▽

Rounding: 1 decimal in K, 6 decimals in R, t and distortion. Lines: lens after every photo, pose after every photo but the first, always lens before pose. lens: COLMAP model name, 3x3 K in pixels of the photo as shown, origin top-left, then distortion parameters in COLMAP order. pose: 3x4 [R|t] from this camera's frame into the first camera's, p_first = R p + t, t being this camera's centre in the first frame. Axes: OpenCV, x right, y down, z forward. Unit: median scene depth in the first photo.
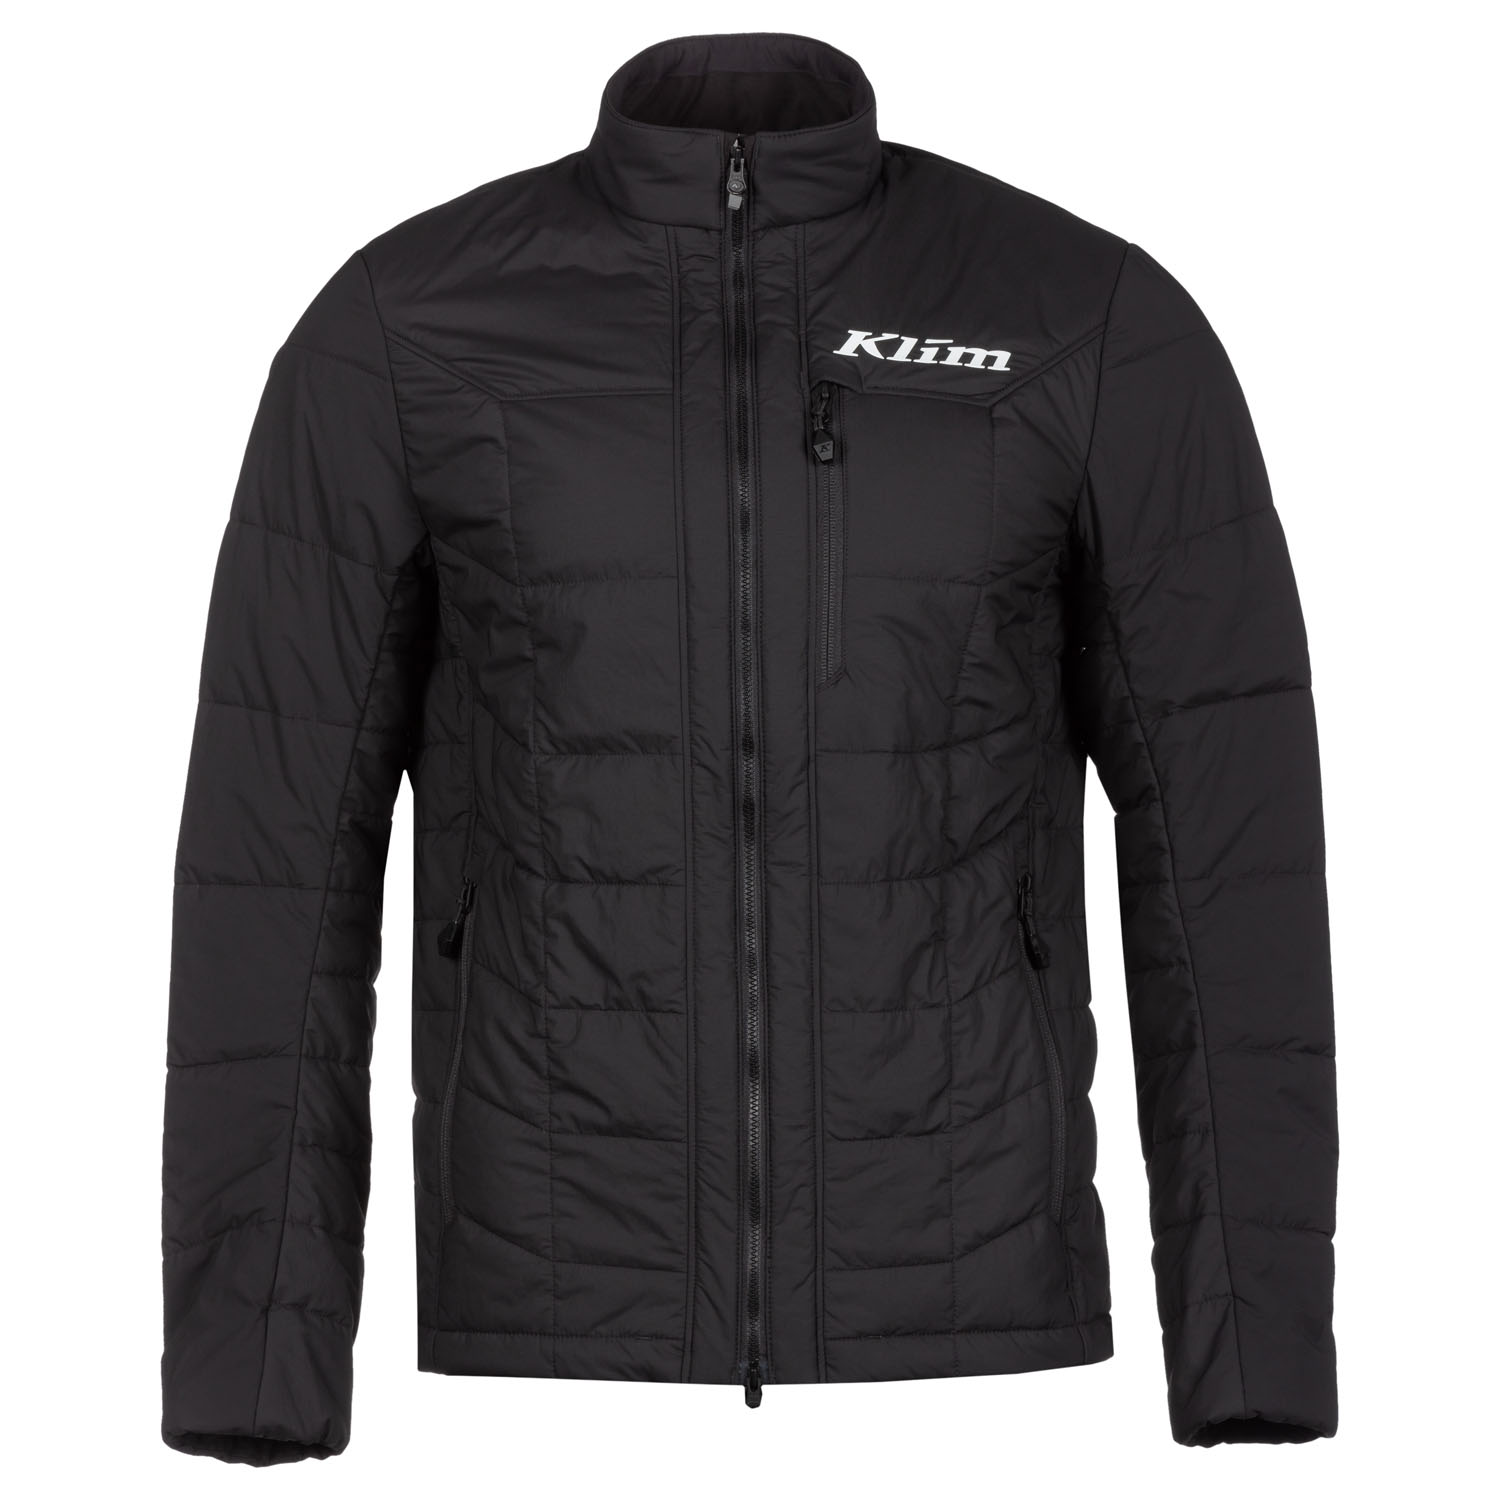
lens RADIAL K [[3629.9, 0, 748.2], [0, 3629.9, 791.4], [0, 0, 1]] dist [0.334724, 0.000000]
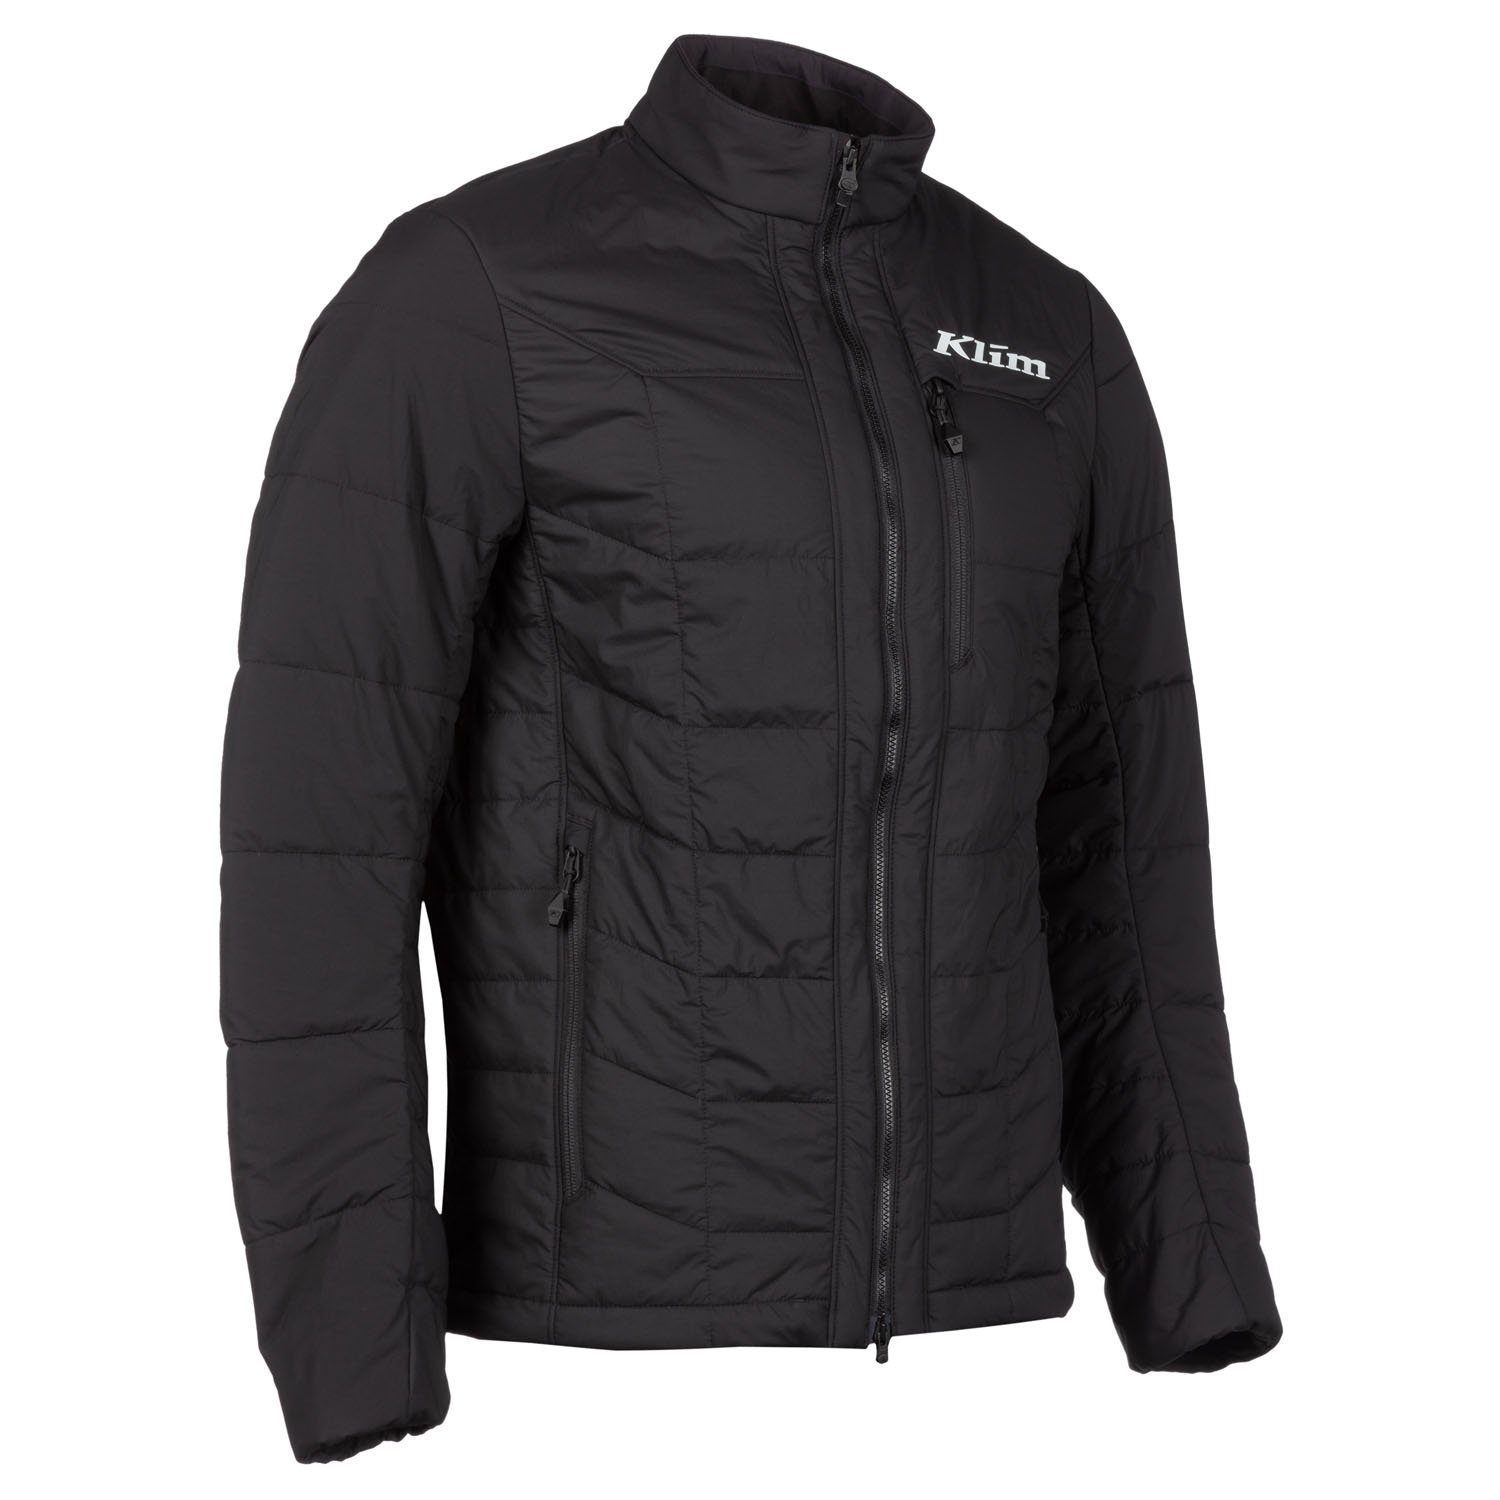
lens RADIAL K [[3629.9, 0, 749.9], [0, 3629.9, 752.5], [0, 0, 1]] dist [0.334724, 0.000000]
pose [[0.875150, 0.017151, 0.483548, -0.528709], [-0.009496, 0.999788, -0.018275, 0.015269], [-0.483759, 0.011402, 0.875127, 0.106127]]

△

§ **The task**
Rewrite all of the data's text lines with every "photo" changed to "image" and nothing else altered. Leave the pictures out of your answer.

§ **Solved problem**
Rounding: 1 decimal in K, 6 decimals in R, t and distortion. Lines: lens after every image, pose after every image but the first, always lens before pose. lens: COLMAP model name, 3x3 K in pixels of the image as shown, origin top-left, then distortion parameters in COLMAP order. pose: 3x4 [R|t] from this camera's frame into the first camera's, p_first = R p + t, t being this camera's centre in the first frame. Axes: OpenCV, x right, y down, z forward. Unit: median scene depth in the first image.
lens RADIAL K [[3629.9, 0, 748.2], [0, 3629.9, 791.4], [0, 0, 1]] dist [0.334724, 0.000000]
lens RADIAL K [[3629.9, 0, 749.9], [0, 3629.9, 752.5], [0, 0, 1]] dist [0.334724, 0.000000]
pose [[0.875150, 0.017151, 0.483548, -0.528709], [-0.009496, 0.999788, -0.018275, 0.015269], [-0.483759, 0.011402, 0.875127, 0.106127]]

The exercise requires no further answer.